What most people don't realize is how the great majority of the spam that an organization gets (at least any organization that I've ever seen) comes to employees that no longer work there.  This is just the reality of Spam, the spammers never give up and since their messages weren't asked for in the first place they have no idea when the person they are sending to has left. 

So once you get to the point where the number of employees who have left is greater than the number of employees that are currently employed you start to see these "ghost accounts" getting the majority of your spam.

As a policy we forward someone's mail to their replacement and/or boss for the first 6 months and then relegate it to a spam account after that (the spam account has an "out of office" type message saying that employee no longer works with us).  From there these accounts continue to receive mail for, well, I assume forever.

At this point the spam account receives a message every 3 seconds or so.

The one advantage to this otherwise annoying situation is that it provides you with a good way to (a) detect spam and (b) test your filters reliability.  This is more helpful than you might think because spam filtering is almost impossible to gauge with existing users. 

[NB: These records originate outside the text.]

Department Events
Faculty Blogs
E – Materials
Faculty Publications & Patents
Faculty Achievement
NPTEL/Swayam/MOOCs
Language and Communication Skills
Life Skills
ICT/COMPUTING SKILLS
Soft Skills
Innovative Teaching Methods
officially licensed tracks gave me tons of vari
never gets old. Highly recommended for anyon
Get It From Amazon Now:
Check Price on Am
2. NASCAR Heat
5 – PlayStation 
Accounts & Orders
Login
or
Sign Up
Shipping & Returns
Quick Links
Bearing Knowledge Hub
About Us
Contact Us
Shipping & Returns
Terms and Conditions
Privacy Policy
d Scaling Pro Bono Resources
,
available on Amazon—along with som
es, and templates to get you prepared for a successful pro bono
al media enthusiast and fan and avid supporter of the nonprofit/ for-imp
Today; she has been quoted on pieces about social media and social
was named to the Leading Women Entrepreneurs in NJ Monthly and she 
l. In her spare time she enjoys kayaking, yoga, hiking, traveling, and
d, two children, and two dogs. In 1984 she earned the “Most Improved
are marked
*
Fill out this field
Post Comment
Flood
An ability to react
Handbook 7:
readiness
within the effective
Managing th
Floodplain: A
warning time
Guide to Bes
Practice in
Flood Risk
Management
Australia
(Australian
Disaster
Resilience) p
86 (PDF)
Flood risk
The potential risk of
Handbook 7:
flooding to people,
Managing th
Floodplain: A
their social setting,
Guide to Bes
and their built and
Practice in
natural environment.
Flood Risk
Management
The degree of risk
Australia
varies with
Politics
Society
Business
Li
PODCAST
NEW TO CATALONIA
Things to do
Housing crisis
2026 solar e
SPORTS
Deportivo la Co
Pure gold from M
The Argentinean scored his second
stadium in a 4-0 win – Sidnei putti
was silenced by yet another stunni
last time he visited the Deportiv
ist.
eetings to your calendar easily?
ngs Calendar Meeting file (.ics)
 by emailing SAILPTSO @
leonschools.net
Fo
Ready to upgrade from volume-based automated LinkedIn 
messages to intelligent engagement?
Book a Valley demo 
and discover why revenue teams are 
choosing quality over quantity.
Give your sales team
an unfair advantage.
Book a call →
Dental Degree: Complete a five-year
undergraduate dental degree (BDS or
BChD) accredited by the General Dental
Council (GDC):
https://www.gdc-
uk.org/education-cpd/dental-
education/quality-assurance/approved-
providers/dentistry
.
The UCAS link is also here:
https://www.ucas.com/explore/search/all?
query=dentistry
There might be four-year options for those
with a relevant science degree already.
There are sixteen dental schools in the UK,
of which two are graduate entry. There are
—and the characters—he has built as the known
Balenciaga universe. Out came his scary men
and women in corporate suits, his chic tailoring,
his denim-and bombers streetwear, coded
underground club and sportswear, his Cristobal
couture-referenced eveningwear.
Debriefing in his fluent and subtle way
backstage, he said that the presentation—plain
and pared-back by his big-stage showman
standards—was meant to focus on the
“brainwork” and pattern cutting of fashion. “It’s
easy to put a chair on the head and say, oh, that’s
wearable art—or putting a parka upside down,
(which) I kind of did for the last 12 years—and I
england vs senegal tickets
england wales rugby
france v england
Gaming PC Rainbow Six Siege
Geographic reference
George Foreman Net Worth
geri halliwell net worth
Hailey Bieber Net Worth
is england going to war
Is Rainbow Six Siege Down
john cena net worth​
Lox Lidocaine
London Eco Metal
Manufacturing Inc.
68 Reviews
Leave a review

I've always likened configuration of a spam filter to someone handing you a box that contains something you know how to fix.  They then seal up the box and cut two holes in the side just big enough for your hands to get through and tell you to stick your hands into the box and fix the thing. 

That's basically what spam filtering is.  I can see what's going on outside but I can't (ethically not technically) look into the user's mail box so I'm forced to guess my way through to an effective strategy. 

But by redirecting all these old accounts to a central Spam folder I can go through them and try to refine the spam filtering.  Usually what I do is to use the keyword filtering to increase our ability to catch spam.  This works in two ways...

  1. It allows me to see the various euphemisms for sex and male genitalia and block mail with them in it (Baysian Filtering can be surprisingly dense).  So I block all the "se>.<u@1s" and all the "organ/instrument/device/participle" talk.  All of which increases our catch level tremendously.
  2. Even more effective it allows me to block the URLs.  In the end every spam message is trying to get you to go somewhere and in every one of those situations that URL is something that can be blocked.  At this point I must have a collection of 2000+ bogus urls that we block in e-mails.  One trick here though, most spammers will put the url at the end of a sentence because a text filter sees a difference between "http://www.fakeurl.com" and "http://www.fakeurl.com." So you'll see them cycle through with  "http://www.fakeurl.com!" and "http://www.fakeurl.com?"  To be effective you have to make sure you get every one.

There are other tricks that you pick up as you go along but those two alone will get you pretty far.  At this point my keyword checker outpaces the Baysian Filter by about 4-to-1.

One caution though, don't go overboard.  There's no legit reason for an e-mail to have "Sexual Organ" in it but there are plenty of reasons for just the word "Organ".  Be specific as possible or you'll end up costing users more than you benefit them.